──────── Data for the task ────────

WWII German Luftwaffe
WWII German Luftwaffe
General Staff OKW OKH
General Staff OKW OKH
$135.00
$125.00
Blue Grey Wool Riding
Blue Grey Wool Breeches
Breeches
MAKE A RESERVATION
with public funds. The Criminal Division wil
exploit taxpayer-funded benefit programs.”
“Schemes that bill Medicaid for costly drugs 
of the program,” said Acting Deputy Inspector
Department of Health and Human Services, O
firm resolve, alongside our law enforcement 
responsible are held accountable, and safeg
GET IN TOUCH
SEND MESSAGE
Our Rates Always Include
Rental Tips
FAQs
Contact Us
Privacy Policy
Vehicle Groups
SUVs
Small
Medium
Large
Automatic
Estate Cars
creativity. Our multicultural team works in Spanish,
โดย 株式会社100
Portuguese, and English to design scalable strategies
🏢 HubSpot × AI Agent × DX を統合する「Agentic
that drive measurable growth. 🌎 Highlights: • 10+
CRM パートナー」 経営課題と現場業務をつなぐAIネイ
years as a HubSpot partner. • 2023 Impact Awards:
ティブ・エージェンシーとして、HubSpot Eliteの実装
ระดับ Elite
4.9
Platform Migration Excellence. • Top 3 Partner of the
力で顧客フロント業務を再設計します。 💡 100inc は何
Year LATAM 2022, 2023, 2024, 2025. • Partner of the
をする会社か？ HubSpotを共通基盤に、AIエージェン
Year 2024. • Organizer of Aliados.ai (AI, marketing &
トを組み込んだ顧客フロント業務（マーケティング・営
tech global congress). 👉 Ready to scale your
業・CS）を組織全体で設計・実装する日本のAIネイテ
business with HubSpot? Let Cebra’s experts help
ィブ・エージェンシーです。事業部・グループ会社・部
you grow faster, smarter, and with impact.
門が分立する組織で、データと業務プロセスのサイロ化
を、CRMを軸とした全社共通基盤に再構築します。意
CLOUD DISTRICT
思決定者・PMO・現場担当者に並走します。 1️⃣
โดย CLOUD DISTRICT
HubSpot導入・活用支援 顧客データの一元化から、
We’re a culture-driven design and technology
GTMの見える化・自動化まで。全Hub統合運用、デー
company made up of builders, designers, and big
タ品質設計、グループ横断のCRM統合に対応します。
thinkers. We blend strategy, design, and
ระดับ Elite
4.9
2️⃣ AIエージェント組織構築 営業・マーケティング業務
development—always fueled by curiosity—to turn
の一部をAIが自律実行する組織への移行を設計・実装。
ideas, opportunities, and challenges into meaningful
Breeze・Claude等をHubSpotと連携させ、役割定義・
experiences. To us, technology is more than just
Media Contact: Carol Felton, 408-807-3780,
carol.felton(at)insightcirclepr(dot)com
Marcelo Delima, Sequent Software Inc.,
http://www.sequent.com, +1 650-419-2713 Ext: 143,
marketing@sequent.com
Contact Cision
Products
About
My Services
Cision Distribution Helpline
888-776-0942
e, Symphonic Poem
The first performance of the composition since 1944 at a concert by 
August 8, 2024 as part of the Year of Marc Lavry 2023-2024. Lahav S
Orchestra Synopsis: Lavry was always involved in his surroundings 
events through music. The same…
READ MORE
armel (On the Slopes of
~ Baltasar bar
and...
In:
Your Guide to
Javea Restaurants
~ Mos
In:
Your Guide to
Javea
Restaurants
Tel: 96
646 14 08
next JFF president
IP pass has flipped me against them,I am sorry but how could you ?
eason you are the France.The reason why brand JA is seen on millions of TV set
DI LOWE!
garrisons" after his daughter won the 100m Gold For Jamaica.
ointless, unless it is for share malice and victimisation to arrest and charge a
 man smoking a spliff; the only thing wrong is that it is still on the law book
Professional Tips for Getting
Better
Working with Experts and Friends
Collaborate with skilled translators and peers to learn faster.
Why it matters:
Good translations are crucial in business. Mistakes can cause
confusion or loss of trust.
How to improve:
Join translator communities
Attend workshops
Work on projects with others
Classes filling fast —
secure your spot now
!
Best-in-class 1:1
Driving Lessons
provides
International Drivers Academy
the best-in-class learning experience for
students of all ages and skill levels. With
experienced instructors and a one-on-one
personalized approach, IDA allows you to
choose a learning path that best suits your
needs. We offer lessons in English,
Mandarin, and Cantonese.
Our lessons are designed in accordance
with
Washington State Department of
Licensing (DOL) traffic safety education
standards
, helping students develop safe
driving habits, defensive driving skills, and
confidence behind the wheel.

────────

Activity
Transcribe each entry exactly.

Reply
WWII German Luftwaffe
WWII German Luftwaffe
General Staff OKW OKH
General Staff OKW OKH
$135.00
$125.00
Blue Grey Wool Riding
Blue Grey Wool Breeches
Breeches
MAKE A RESERVATION
with public funds. The Criminal Division wil
exploit taxpayer-funded benefit programs.”
“Schemes that bill Medicaid for costly drugs 
of the program,” said Acting Deputy Inspector
Department of Health and Human Services, O
firm resolve, alongside our law enforcement 
responsible are held accountable, and safeg
GET IN TOUCH
SEND MESSAGE
Our Rates Always Include
Rental Tips
FAQs
Contact Us
Privacy Policy
Vehicle Groups
SUVs
Small
Medium
Large
Automatic
Estate Cars
creativity. Our multicultural team works in Spanish,
โดย 株式会社100
Portuguese, and English to design scalable strategies
🏢 HubSpot × AI Agent × DX を統合する「Agentic
that drive measurable growth. 🌎 Highlights: • 10+
CRM パートナー」 経営課題と現場業務をつなぐAIネイ
years as a HubSpot partner. • 2023 Impact Awards:
ティブ・エージェンシーとして、HubSpot Eliteの実装
ระดับ Elite
4.9
Platform Migration Excellence. • Top 3 Partner of the
力で顧客フロント業務を再設計します。 💡 100inc は何
Year LATAM 2022, 2023, 2024, 2025. • Partner of the
をする会社か？ HubSpotを共通基盤に、AIエージェン
Year 2024. • Organizer of Aliados.ai (AI, marketing &
トを組み込んだ顧客フロント業務（マーケティング・営
tech global congress). 👉 Ready to scale your
業・CS）を組織全体で設計・実装する日本のAIネイテ
business with HubSpot? Let Cebra’s experts help
ィブ・エージェンシーです。事業部・グループ会社・部
you grow faster, smarter, and with impact.
門が分立する組織で、データと業務プロセスのサイロ化
を、CRMを軸とした全社共通基盤に再構築します。意
CLOUD DISTRICT
思決定者・PMO・現場担当者に並走します。 1️⃣
โดย CLOUD DISTRICT
HubSpot導入・活用支援 顧客データの一元化から、
We’re a culture-driven design and technology
GTMの見える化・自動化まで。全Hub統合運用、デー
company made up of builders, designers, and big
タ品質設計、グループ横断のCRM統合に対応します。
thinkers. We blend strategy, design, and
ระดับ Elite
4.9
2️⃣ AIエージェント組織構築 営業・マーケティング業務
development—always fueled by curiosity—to turn
の一部をAIが自律実行する組織への移行を設計・実装。
ideas, opportunities, and challenges into meaningful
Breeze・Claude等をHubSpotと連携させ、役割定義・
experiences. To us, technology is more than just
Media Contact: Carol Felton, 408-807-3780,
carol.felton(at)insightcirclepr(dot)com
Marcelo Delima, Sequent Software Inc.,
http://www.sequent.com, +1 650-419-2713 Ext: 143,
marketing@sequent.com
Contact Cision
Products
About
My Services
Cision Distribution Helpline
888-776-0942
e, Symphonic Poem
The first performance of the composition since 1944 at a concert by 
August 8, 2024 as part of the Year of Marc Lavry 2023-2024. Lahav S
Orchestra Synopsis: Lavry was always involved in his surroundings 
events through music. The same…
READ MORE
armel (On the Slopes of
~ Baltasar bar
and...
In:
Your Guide to
Javea Restaurants
~ Mos
In:
Your Guide to
Javea
Restaurants
Tel: 96
646 14 08
next JFF president
IP pass has flipped me against them,I am sorry but how could you ?
eason you are the France.The reason why brand JA is seen on millions of TV set
DI LOWE!
garrisons" after his daughter won the 100m Gold For Jamaica.
ointless, unless it is for share malice and victimisation to arrest and charge a
 man smoking a spliff; the only thing wrong is that it is still on the law book
Professional Tips for Getting
Better
Working with Experts and Friends
Collaborate with skilled translators and peers to learn faster.
Why it matters:
Good translations are crucial in business. Mistakes can cause
confusion or loss of trust.
How to improve:
Join translator communities
Attend workshops
Work on projects with others
Classes filling fast —
secure your spot now
!
Best-in-class 1:1
Driving Lessons
provides
International Drivers Academy
the best-in-class learning experience for
students of all ages and skill levels. With
experienced instructors and a one-on-one
personalized approach, IDA allows you to
choose a learning path that best suits your
needs. We offer lessons in English,
Mandarin, and Cantonese.
Our lessons are designed in accordance
with
Washington State Department of
Licensing (DOL) traffic safety education
standards
, helping students develop safe
driving habits, defensive driving skills, and
confidence behind the wheel.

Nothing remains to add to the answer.